'''

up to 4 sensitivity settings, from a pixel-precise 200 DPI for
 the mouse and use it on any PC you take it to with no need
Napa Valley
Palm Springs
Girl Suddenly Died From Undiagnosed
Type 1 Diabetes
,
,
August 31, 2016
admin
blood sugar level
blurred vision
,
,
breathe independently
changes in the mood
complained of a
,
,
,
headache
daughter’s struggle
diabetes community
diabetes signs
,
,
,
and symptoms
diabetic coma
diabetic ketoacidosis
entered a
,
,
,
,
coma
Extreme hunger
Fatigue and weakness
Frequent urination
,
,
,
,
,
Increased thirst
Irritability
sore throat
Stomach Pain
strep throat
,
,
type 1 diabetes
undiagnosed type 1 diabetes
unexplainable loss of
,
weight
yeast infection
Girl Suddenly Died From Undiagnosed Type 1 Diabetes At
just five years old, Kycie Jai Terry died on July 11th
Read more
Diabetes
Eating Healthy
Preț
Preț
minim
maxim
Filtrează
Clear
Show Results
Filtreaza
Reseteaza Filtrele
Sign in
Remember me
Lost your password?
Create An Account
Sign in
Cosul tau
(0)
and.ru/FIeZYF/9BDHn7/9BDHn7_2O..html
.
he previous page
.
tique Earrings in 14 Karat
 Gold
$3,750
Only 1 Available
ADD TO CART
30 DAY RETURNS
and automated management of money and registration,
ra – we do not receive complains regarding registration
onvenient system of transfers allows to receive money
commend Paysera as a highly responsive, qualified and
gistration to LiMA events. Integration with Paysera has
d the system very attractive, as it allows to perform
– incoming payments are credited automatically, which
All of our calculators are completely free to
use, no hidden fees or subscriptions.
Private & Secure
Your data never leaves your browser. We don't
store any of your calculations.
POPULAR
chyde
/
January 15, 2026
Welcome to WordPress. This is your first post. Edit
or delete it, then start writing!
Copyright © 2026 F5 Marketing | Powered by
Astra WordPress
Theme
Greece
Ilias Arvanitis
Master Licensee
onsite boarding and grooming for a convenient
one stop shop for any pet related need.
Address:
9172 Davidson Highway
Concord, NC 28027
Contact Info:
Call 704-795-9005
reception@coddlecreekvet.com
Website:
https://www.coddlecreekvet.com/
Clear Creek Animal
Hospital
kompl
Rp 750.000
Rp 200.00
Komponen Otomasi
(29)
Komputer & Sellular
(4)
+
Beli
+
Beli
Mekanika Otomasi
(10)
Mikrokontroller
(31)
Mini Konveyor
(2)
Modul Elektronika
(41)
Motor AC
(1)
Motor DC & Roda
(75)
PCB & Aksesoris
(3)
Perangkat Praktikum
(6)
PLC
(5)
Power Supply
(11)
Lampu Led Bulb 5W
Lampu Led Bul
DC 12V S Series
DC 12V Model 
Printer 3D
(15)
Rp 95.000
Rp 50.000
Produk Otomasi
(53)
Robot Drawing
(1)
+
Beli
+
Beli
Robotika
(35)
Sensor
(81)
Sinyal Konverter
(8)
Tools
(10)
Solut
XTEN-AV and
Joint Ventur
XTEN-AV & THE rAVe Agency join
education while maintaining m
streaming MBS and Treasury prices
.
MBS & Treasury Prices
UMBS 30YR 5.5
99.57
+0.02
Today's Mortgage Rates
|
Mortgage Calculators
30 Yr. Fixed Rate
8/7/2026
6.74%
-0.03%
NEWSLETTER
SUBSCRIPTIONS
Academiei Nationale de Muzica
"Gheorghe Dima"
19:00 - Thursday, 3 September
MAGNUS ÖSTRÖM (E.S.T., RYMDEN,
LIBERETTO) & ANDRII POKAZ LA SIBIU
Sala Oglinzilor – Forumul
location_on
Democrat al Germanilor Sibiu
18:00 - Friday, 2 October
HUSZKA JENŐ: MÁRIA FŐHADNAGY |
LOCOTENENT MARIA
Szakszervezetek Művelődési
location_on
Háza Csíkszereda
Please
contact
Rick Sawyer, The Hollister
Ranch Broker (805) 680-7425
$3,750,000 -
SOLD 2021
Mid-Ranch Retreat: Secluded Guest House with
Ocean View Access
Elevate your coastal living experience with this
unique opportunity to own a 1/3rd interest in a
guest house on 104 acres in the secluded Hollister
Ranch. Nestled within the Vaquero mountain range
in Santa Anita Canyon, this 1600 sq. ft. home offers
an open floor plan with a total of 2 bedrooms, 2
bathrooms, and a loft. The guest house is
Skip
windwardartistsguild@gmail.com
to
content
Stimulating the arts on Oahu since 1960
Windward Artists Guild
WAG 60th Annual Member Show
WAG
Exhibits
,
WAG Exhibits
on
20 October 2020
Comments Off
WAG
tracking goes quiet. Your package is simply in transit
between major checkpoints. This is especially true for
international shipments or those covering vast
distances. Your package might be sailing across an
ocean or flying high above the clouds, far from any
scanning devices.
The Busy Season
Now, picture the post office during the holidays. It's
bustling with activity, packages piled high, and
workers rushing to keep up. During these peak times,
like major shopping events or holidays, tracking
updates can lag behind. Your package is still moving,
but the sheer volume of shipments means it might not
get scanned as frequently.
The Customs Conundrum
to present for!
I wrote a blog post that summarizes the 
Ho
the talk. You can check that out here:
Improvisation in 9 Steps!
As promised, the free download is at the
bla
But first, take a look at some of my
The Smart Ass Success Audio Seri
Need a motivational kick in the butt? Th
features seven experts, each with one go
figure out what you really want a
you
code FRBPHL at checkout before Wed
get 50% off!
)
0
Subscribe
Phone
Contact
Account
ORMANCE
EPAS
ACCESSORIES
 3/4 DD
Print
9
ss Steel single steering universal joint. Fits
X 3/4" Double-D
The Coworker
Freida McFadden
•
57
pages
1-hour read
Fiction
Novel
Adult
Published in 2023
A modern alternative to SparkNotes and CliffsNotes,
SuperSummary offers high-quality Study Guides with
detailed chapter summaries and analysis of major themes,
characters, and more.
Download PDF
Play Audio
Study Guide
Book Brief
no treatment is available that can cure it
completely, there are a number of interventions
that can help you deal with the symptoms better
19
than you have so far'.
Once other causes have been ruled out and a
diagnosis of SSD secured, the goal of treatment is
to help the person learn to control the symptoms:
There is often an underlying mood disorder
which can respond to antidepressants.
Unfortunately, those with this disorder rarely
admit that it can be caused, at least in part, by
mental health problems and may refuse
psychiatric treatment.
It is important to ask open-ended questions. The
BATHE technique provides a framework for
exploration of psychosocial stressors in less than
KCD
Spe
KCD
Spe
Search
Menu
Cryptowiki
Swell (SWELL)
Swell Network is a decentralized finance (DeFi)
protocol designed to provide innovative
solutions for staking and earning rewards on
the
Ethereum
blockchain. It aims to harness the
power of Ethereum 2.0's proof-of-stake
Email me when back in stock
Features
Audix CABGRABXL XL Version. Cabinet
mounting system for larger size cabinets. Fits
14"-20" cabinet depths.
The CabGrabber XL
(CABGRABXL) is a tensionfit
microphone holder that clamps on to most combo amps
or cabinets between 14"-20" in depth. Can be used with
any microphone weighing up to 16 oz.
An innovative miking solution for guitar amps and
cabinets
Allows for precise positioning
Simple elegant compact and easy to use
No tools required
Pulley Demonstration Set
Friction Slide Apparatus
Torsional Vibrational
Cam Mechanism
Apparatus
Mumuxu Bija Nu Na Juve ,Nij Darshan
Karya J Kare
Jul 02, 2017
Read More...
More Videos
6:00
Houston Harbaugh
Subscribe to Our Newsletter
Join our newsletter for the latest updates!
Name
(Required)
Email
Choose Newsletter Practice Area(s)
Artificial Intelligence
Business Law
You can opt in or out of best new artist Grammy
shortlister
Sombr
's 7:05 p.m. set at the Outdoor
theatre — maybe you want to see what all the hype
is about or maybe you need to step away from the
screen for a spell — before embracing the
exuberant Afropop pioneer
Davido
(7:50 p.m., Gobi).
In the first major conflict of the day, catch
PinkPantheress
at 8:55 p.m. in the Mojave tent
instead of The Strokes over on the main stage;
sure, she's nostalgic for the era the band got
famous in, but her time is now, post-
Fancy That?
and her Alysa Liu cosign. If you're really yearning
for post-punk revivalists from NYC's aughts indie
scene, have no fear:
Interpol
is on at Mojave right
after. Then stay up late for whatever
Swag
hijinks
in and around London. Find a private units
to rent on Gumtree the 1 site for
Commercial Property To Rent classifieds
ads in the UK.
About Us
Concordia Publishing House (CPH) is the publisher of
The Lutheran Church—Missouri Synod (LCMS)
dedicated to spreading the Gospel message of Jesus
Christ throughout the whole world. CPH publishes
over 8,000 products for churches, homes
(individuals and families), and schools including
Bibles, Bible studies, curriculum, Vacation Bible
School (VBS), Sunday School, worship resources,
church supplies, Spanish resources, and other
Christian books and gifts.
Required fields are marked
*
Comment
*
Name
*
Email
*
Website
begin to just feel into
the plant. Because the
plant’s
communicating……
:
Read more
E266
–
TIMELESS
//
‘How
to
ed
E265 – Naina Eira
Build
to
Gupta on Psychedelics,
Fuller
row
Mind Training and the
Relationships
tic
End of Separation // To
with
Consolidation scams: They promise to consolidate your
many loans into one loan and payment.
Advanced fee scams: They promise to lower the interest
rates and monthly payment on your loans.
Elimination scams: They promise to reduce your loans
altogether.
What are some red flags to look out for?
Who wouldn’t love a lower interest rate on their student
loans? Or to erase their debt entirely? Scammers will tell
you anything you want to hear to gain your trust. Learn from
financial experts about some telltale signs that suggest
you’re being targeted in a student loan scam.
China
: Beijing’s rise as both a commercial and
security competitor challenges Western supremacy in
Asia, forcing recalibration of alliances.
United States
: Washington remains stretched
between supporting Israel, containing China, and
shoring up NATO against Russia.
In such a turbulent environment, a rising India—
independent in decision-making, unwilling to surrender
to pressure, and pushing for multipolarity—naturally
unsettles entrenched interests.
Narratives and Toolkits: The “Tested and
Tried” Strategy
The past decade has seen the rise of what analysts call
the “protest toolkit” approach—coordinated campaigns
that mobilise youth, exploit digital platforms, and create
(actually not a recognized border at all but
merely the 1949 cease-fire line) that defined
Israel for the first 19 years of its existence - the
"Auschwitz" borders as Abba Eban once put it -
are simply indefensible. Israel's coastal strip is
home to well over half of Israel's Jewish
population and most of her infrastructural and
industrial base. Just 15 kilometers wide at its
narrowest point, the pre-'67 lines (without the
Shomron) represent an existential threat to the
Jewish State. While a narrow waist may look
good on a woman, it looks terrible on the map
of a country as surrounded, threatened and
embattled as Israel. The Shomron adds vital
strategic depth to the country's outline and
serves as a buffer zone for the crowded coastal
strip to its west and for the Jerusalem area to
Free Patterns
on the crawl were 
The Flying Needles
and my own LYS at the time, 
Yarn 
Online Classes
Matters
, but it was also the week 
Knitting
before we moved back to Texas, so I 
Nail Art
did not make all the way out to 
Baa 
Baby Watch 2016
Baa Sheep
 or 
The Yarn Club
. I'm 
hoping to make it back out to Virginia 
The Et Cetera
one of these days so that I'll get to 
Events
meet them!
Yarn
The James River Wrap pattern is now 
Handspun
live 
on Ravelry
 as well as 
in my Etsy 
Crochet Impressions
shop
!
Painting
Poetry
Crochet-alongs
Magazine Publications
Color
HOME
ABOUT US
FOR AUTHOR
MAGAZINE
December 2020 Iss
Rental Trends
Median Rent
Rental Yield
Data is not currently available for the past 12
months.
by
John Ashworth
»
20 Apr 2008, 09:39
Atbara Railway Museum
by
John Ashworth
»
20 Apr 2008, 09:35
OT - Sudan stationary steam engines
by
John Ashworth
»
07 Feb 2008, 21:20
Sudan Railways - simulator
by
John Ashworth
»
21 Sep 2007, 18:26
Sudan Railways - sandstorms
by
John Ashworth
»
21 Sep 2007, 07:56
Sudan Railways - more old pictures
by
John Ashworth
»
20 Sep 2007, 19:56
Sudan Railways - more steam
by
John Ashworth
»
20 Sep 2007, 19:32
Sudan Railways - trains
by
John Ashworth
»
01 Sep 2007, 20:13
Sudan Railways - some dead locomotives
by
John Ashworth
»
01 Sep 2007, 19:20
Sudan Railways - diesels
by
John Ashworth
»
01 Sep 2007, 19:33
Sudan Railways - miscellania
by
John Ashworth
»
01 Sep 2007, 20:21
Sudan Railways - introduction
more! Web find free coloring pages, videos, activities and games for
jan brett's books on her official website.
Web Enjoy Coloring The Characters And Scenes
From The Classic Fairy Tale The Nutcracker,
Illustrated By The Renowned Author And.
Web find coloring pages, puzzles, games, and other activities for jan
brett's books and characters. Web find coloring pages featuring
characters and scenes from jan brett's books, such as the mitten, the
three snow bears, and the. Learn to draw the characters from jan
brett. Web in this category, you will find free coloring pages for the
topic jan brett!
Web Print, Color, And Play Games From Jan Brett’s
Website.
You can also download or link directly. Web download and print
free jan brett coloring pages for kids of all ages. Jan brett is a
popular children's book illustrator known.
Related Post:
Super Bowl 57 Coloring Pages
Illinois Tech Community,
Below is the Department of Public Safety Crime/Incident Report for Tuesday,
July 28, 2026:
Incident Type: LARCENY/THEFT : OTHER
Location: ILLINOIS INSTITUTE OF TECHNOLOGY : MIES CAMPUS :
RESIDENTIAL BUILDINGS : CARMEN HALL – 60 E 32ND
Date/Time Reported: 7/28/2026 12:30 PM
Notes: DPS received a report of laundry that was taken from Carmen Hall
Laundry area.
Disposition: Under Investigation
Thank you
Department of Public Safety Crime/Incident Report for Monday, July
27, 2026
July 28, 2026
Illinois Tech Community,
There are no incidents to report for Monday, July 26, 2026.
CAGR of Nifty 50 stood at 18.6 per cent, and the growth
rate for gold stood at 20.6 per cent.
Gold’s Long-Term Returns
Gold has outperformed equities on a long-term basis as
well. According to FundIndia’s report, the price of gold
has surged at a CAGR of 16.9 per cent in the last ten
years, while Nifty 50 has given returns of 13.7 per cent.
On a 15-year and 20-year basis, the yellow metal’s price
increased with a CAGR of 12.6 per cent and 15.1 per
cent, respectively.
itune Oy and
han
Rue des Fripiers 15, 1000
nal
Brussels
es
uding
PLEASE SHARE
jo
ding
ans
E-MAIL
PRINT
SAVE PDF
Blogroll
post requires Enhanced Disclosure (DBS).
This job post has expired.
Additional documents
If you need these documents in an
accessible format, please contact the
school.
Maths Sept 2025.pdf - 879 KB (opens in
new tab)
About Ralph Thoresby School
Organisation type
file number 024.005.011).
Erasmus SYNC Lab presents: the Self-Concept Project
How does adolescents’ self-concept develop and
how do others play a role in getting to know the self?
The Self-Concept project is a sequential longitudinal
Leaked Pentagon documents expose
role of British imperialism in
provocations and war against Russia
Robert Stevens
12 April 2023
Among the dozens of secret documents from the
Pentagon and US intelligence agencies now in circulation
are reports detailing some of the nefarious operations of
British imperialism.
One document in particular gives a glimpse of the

'''

> Task statement
Beginning at the first line of the records, give again each line exactly as written, ending with the line that contains "Master Licensee".

> Written response
up to 4 sensitivity settings, from a pixel-precise 200 DPI for
 the mouse and use it on any PC you take it to with no need
Napa Valley
Palm Springs
Girl Suddenly Died From Undiagnosed
Type 1 Diabetes
,
,
August 31, 2016
admin
blood sugar level
blurred vision
,
,
breathe independently
changes in the mood
complained of a
,
,
,
headache
daughter’s struggle
diabetes community
diabetes signs
,
,
,
and symptoms
diabetic coma
diabetic ketoacidosis
entered a
,
,
,
,
coma
Extreme hunger
Fatigue and weakness
Frequent urination
,
,
,
,
,
Increased thirst
Irritability
sore throat
Stomach Pain
strep throat
,
,
type 1 diabetes
undiagnosed type 1 diabetes
unexplainable loss of
,
weight
yeast infection
Girl Suddenly Died From Undiagnosed Type 1 Diabetes At
just five years old, Kycie Jai Terry died on July 11th
Read more
Diabetes
Eating Healthy
Preț
Preț
minim
maxim
Filtrează
Clear
Show Results
Filtreaza
Reseteaza Filtrele
Sign in
Remember me
Lost your password?
Create An Account
Sign in
Cosul tau
(0)
and.ru/FIeZYF/9BDHn7/9BDHn7_2O..html
.
he previous page
.
tique Earrings in 14 Karat
 Gold
$3,750
Only 1 Available
ADD TO CART
30 DAY RETURNS
and automated management of money and registration,
ra – we do not receive complains regarding registration
onvenient system of transfers allows to receive money
commend Paysera as a highly responsive, qualified and
gistration to LiMA events. Integration with Paysera has
d the system very attractive, as it allows to perform
– incoming payments are credited automatically, which
All of our calculators are completely free to
use, no hidden fees or subscriptions.
Private & Secure
Your data never leaves your browser. We don't
store any of your calculations.
POPULAR
chyde
/
January 15, 2026
Welcome to WordPress. This is your first post. Edit
or delete it, then start writing!
Copyright © 2026 F5 Marketing | Powered by
Astra WordPress
Theme
Greece
Ilias Arvanitis
Master Licensee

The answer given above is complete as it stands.